31andOnly wins for being the only person to guess the Suns would win.


----------



## JayRedd (Jan 2, 2006)

clownskull said:


> the ugly truth-
> this team needs an overhaul. assuming for a moment that the pacers even make the playoffs, they aren't making it out of the first round- not a chance. this team has no real identity and we must face facts that there is no way jermaine will be anything close to 100% or even 85% by the time playoffs start. then there is the situation that we still have about 11 or so games left and tinsley will probably have something go wrong with him between then and now so there you go as far as developing chemistry.
> i would rather have a lesser talented pg who can play than a talented but oft-injured tinsley.
> this team cannot win close games and has proven time and again that they can and usually do lose to the teams with the worst records in the league (sometimes in an embarassing blowout fashion) it would be one thing if one really bad team just had our number but, they all do. that should be a glaring red flag that several things MUST be done. this current roster isn't going to achieve much.
> ...


Its unfortunate, but this may be the sad, honest truth. It's possible these guys have just gone through way too much over the last two years to really, "rebuild" from within.
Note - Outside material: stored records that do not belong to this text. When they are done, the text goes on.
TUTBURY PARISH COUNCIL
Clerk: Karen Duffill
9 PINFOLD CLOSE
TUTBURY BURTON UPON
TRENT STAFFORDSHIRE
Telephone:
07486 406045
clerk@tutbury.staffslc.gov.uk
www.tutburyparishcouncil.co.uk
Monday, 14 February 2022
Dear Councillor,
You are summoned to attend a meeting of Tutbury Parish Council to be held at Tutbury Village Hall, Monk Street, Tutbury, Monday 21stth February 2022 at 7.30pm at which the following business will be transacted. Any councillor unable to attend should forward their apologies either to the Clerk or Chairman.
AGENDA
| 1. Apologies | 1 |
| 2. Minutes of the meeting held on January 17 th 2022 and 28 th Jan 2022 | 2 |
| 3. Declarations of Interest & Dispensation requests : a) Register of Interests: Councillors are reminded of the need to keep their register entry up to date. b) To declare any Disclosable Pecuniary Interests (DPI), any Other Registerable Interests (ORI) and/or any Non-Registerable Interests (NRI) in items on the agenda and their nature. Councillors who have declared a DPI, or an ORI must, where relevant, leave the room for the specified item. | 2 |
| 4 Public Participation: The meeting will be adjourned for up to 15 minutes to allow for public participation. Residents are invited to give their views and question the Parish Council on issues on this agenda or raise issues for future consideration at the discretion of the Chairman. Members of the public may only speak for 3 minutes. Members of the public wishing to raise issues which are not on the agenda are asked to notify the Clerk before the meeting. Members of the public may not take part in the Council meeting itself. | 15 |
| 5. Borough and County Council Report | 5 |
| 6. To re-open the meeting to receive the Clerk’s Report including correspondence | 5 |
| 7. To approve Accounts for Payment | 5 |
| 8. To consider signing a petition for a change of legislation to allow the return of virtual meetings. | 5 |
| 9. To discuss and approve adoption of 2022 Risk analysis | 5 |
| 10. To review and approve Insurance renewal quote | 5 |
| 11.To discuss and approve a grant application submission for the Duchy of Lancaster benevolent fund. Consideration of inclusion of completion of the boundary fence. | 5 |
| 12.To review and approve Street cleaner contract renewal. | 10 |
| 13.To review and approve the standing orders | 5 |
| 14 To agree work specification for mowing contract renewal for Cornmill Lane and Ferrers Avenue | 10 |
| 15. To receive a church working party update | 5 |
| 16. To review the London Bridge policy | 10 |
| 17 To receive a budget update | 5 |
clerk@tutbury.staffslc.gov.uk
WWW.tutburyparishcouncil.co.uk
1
There's only so much a group of the same guys can endure with the same coach and the same misfortune.

So with this offseason, I'm putting my faith in Larry and Donnie's hands and hoping for the best. Honestly, the only guys I feel like we need to keep are JO, The Gift and Harrison. Every body else on this roster is VERY expendable at this point. Just please Larry, don't re-sign Peja.


----------



## Pacers Fan (Aug 25, 2002)

JayRedd said:


> So with this offseason, I'm putting my faith in Larry and Donnie's hands and hoping for the best. Honestly, the only guys I feel like we need to keep are JO, The Gift and Harrison. Every body else on this roster is VERY expendable at this point. Just please Larry, don't re-sign Peja.


I pretty much agree. I would not want to be in Bird's or Walsh's situation right now. I do trust them to make good decisions this off season. We need to keep Freddie, Granger, Harrison, Foster, and Gill at least. Some tougher ones for me are Tinsley, Croshere, and Pollard. Tinsley and Pollard are injury prone, but both nice players when healthy. Croshere's good for the first half of seasons, but seems to wear out. Plus, his contract isn't great. I doubt anyone wants him, but I don't want him to be traded just to unload his contract.


----------



## JayRedd (Jan 2, 2006)

Pacers Fan said:


> I pretty much agree. I would not want to be in Bird's or Walsh's situation right now. I do trust them to make good decisions this off season. We need to keep Freddie, Granger, Harrison, Foster, and Gill at least. Some tougher ones for me are Tinsley, Croshere, and Pollard. Tinsley and Pollard are injury prone, but both nice players when healthy. Croshere's good for the first half of seasons, but seems to wear out. Plus, his contract isn't great. I doubt anyone wants him, but I don't want him to be traded just to unload his contract.


Contract isn't great is the understatement of the century. But next year's the final year, so he will actually become a trading chip for us before the deadline if Bird wants to swing some deals. But I say that since we've endured the contract this long, may as well let it come off of our books.

And I respect you unapologelic love for Eddie Gill. Annoying, but I respect it. God knows what would happen if we ever lost Eddie Gill. :wink:


----------



## Pacers Fan (Aug 25, 2002)

> And I respect you unapologelic love for Eddie Gill. Annoying, but I respect it. God knows what would happen if we ever lost Eddie Gill. :wink:


I'd probably find a new scrub to support. First Jamison Brewer, then James Jones, now Eddie Gill.


----------



## Gonzo (Oct 14, 2004)

> 10000.00 points donated to 31andOnly successfully!


I hope I didn't donate twice.


----------